In retrospect, I am not sure my parents got their money’s worth because Mrs. Linder encouraged one of the most primitive mating rituals ever. Boys stood on one side of the room, and girls sat on the other. At Mrs. Linder’s whistle, the boys ran across the slippery dance floor, elbowing and high-sticking each other in order to get the prettiest, most desirable girls. There were usually more girls than boys in the class, so after the stampede was over, one or two fat girls were always left on the bench, disconsolate and teary-eyed. What was Mrs. Linder trying to do here?
All of which brings me to an article in the New York Times about finishing schools in China by Clarissa Sebag-Montefiore (12.12.12). Chinese manners – if you can call them that - are revolting and disgusting. The worst and most well-known is the habit of hawking and spitting everywhere. My son – who, by the way, did learn good manners eventually – was appalled at how the corridor of Chinese trains were always sticky and gummy from all the lungers and loogies. The sound of travellers dragging back a big gob of snot and letting fly on the floor was permanent.

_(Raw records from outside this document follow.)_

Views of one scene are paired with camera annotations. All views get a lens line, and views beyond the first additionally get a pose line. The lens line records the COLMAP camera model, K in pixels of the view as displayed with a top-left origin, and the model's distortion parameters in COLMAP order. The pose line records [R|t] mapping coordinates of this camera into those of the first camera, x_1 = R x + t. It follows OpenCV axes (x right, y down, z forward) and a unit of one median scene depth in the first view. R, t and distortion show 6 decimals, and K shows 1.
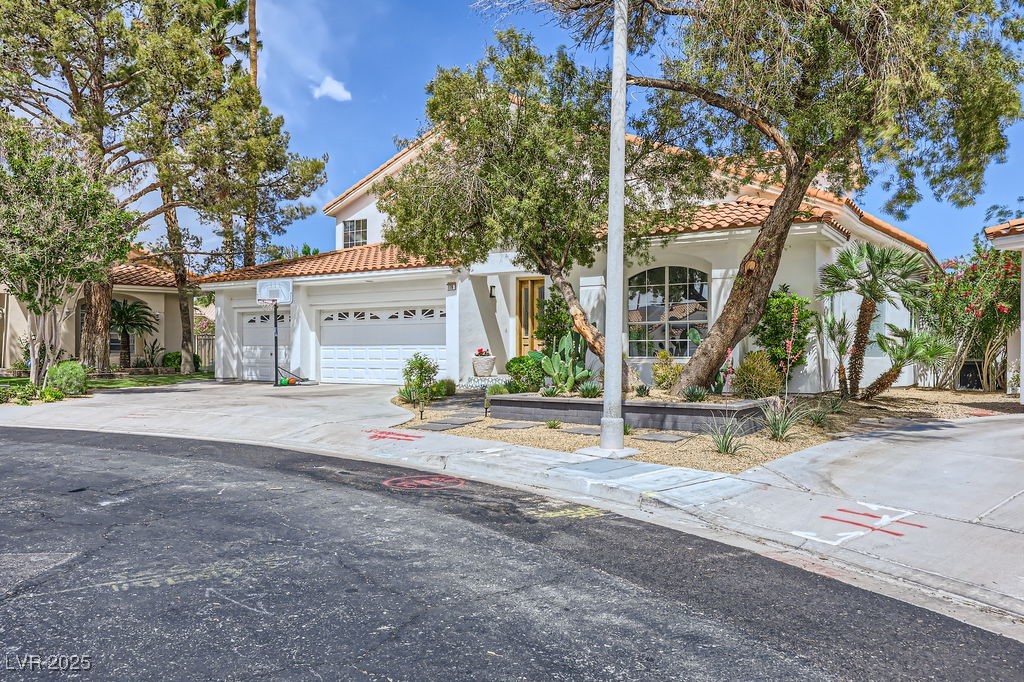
lens RADIAL K [[766.0, 0, 510.9], [0, 766.0, 342.6], [0, 0, 1]] dist [0.007217, 0.000096]
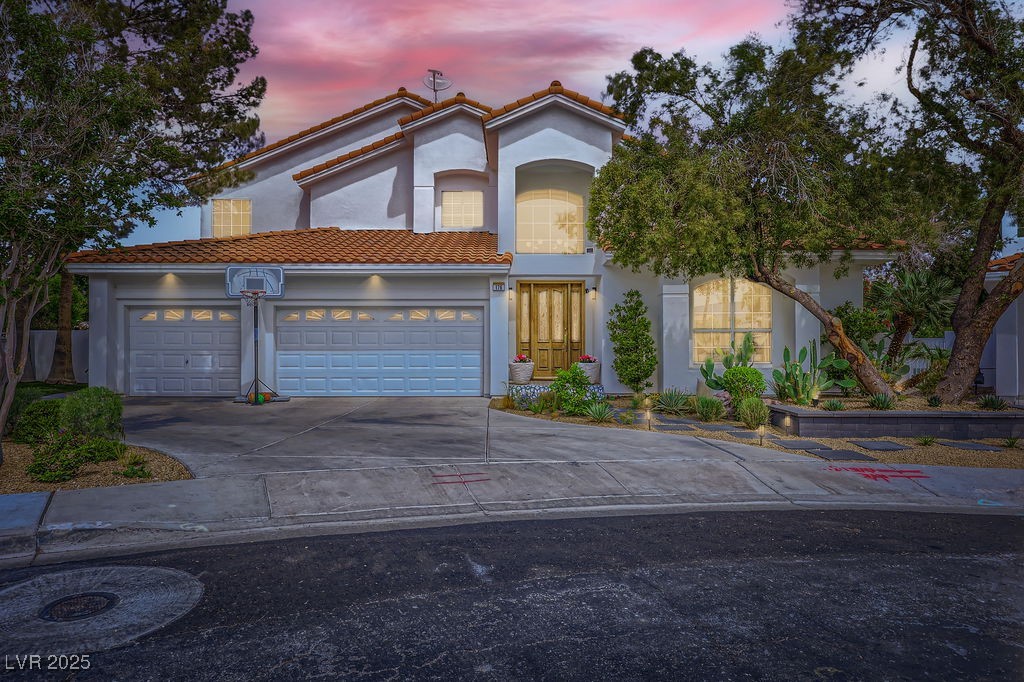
lens RADIAL K [[628.2, 0, 514.2], [0, 628.2, 343.3], [0, 0, 1]] dist [-0.002457, 0.000189]
pose [[0.839863, 0.001576, 0.542796, -0.399037], [-0.004931, 0.999977, 0.004725, -0.008028], [-0.542776, -0.006645, 0.839851, 0.309259]]
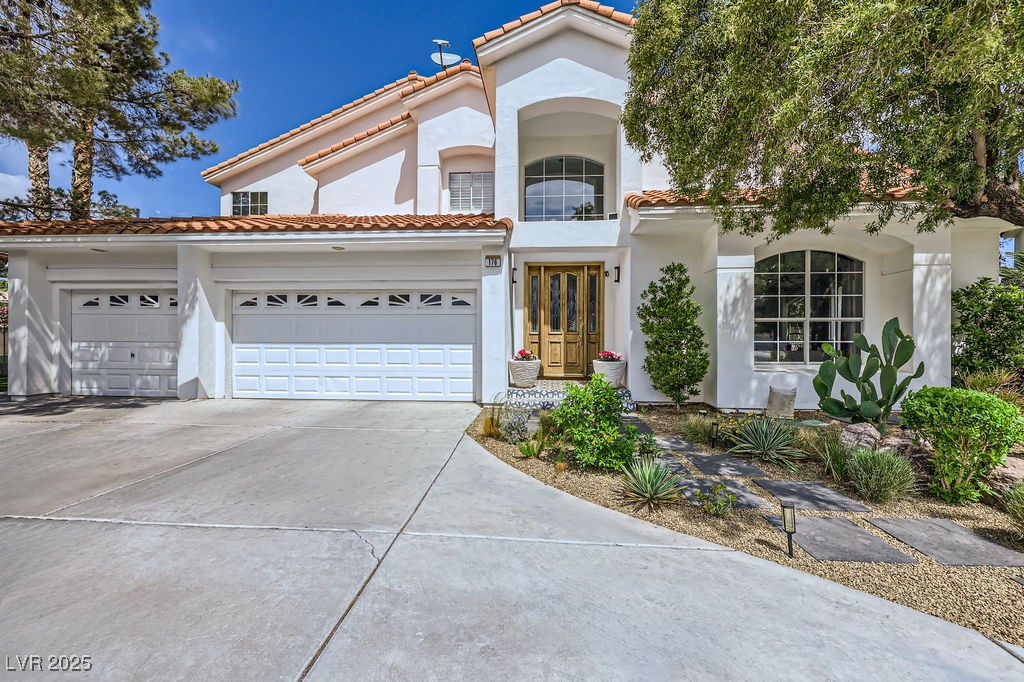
lens RADIAL K [[417.5, 0, 512.5], [0, 417.5, 332.2], [0, 0, 1]] dist [0.002111, 0.000681]
pose [[0.881836, 0.006290, 0.471514, -0.205410], [-0.008401, 0.999962, 0.002371, -0.008491], [-0.471481, -0.006052, 0.881856, 0.560371]]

In Beijing, locals hawk and spit in restaurants, public swimming pools and on the street (a practice the government tried, and failed, to stamp out before the 2008 Olympic Games). It is not uncommon to see parents providing water bottles or plastic bags for their children to urinate into in public, even in five-star hotels or at the airport.

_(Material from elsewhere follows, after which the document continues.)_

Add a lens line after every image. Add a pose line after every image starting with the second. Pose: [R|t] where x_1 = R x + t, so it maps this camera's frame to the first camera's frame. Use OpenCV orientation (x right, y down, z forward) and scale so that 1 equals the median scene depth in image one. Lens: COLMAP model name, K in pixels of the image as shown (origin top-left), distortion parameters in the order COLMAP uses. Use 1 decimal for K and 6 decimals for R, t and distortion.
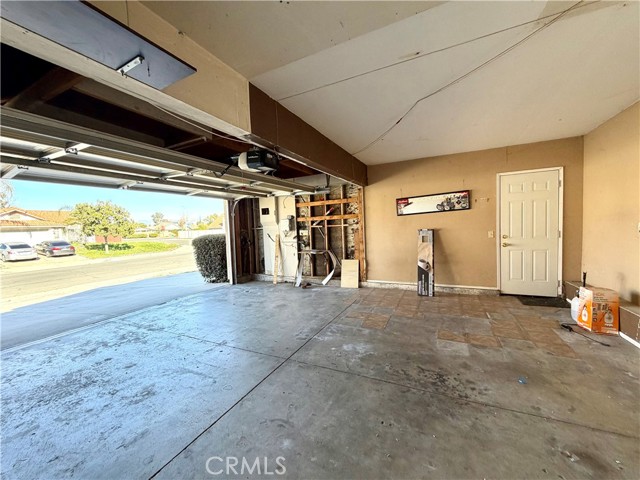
lens RADIAL K [[257.3, 0, 320.0], [0, 257.3, 240.0], [0, 0, 1]] dist [0.001150, -0.000032]
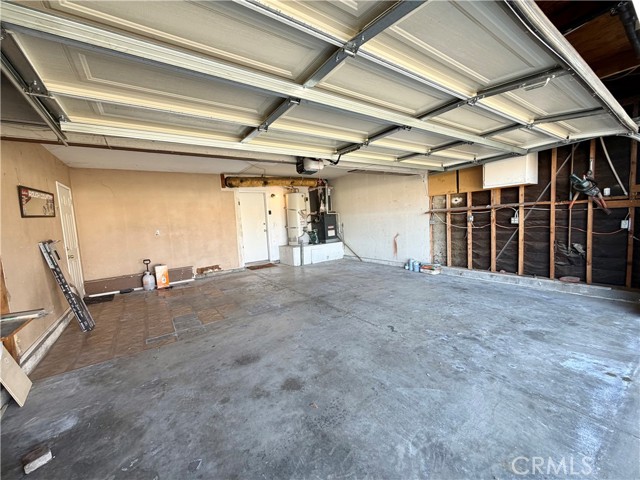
lens RADIAL K [[257.3, 0, 320.0], [0, 257.3, 240.0], [0, 0, 1]] dist [0.001150, -0.000032]
pose [[-0.866050, 0.054846, 0.496939, -0.703570], [0.121711, 0.987190, 0.103160, -0.038351], [-0.484916, 0.149825, -0.861632, 1.655138]]
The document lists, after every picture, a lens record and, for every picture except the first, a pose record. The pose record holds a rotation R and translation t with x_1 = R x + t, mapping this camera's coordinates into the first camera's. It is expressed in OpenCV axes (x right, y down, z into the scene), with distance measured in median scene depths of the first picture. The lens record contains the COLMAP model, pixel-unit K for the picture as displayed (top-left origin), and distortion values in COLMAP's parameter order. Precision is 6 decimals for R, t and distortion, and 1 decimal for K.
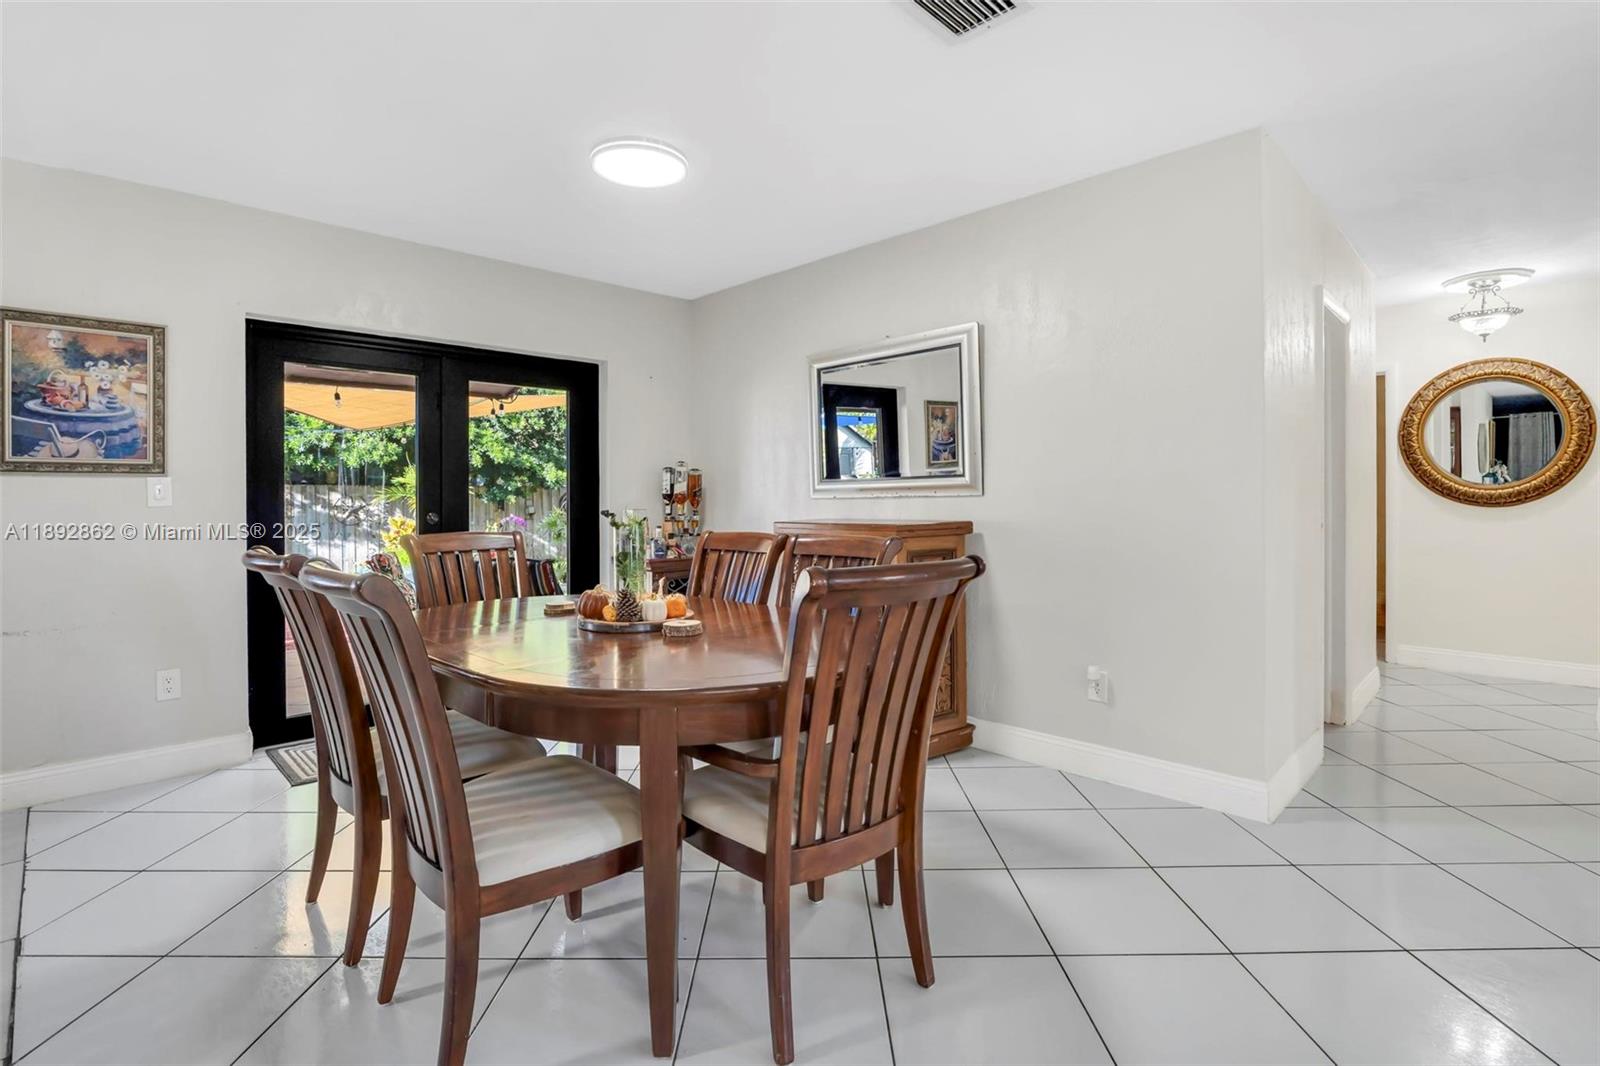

The Chinese have come to understand that just having huge treasuries of cash, a disciplined and motivated workforce, Confucian ethics, and an inbred entrepreneurial spirit, is not enough to win over foreign clients. Hawking and spitting, no matter how full the moneybags, will not help you close the deal. “In China, many nouveau riche traveling abroad for the first time in decades are acutely aware they have cash but no class.”
Sebag-Montefiore goes on to tell of her sojourn at a finishing school class brought to Beijing by Sara Jane Ho, a product of Switzerland’s last traditional finishing school:
How does one eat a banana gracefully? With a knife and fork, slicing it into thin slivers — of course! At least that is what we are told during a three-hour etiquette training course held in one of Beijing’s priciest hotels.

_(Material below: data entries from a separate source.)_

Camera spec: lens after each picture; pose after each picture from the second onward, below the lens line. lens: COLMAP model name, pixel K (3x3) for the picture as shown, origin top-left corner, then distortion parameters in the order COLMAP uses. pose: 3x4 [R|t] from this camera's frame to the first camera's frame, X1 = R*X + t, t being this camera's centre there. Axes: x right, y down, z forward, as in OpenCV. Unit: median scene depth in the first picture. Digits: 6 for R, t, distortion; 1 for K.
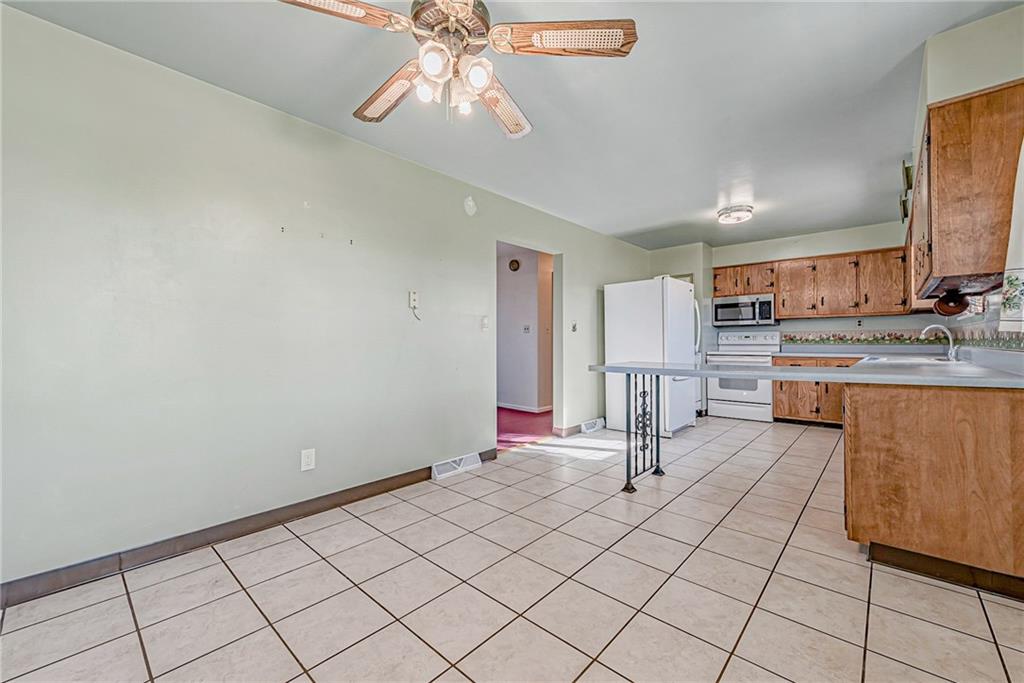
lens RADIAL K [[405.9, 0, 520.5], [0, 405.9, 341.7], [0, 0, 1]] dist [0.009960, -0.000154]
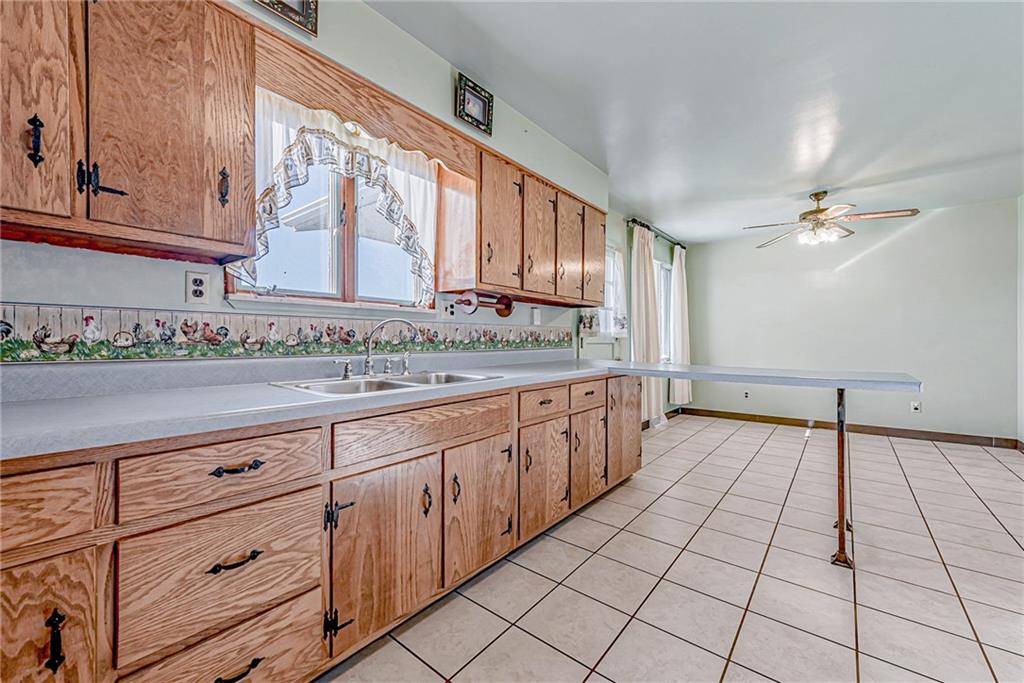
lens RADIAL K [[405.9, 0, 508.2], [0, 405.9, 343.7], [0, 0, 1]] dist [0.009960, -0.000154]
pose [[-0.998941, 0.009923, -0.044920, 0.553809], [0.009604, 0.999927, 0.007307, -0.003987], [0.044990, 0.006868, -0.998964, 1.021617]]
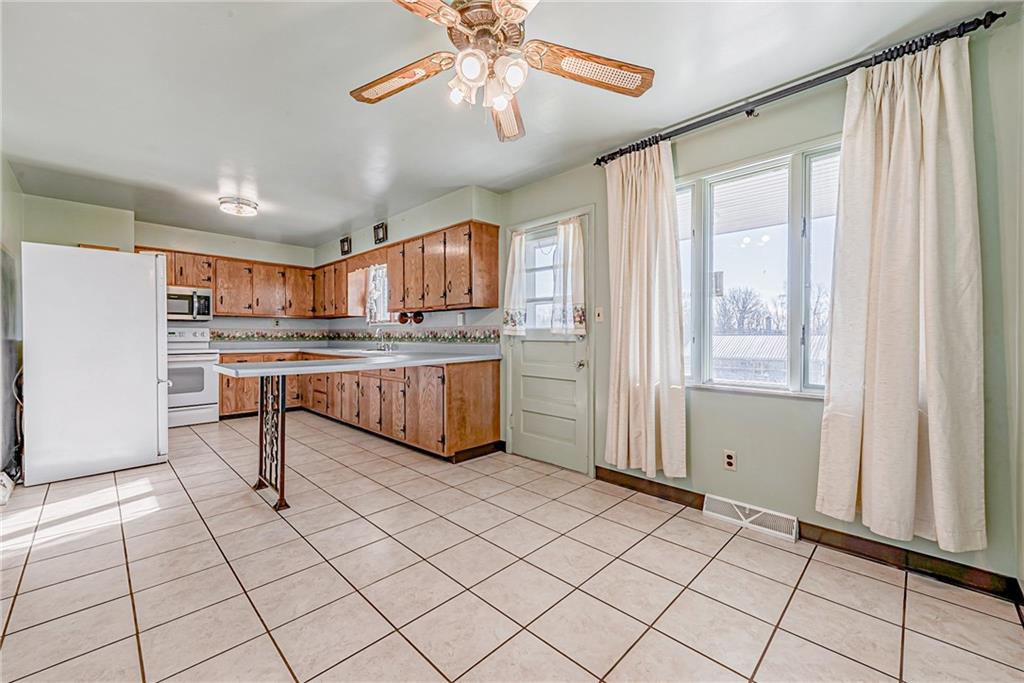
lens RADIAL K [[405.9, 0, 516.6], [0, 405.9, 335.6], [0, 0, 1]] dist [0.009960, -0.000154]
pose [[0.037434, 0.008329, 0.999264, -0.346552], [-0.001281, 0.999965, -0.008287, -0.000231], [-0.999298, -0.000970, 0.037444, 0.262845]]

Last week, I paid $61 to learn how to become a lady. Carving fruit with silverware was just one part of a five-course European-cuisine meal, eaten under the watchful eye of our impeccably mannered teacher. Nineteen women, both expat and Chinese, tackled eating ‘‘tricky foods,’’ including spaghetti and soup. Any mistakes were swiftly corrected.
Not only will these finishing schools help with table manners, but with the same social skills that I was supposedly taught at Mrs. Linder’s":
How does one close a door while not turning one’s back to the room? It’s harder than it sounds. How does one walk in heels? Balls of the feet down first, girls. Greet one’s future mother-law? Retain an air of mystery and don’t gush. Sit? Never, ever, cross your legs. It’s crass. One by one, attendees nervously parade across a wooden floor while pretending to be at a high-society cocktail party, Ho waiting on the side to critique their every step.
Guang Nu/Getty Images
Anyone with a lingering concern about Chinese Communism should be now completely at ease. Finishing schools are the most bourgeois affirmation of capitalism there is. There is no turning back once you have learned Western social graces. With any luck, those who cannot pay the price of Ms. Ho’s rarified and select training may pick up something – that hawking and spitting, for example, are not done by ladies.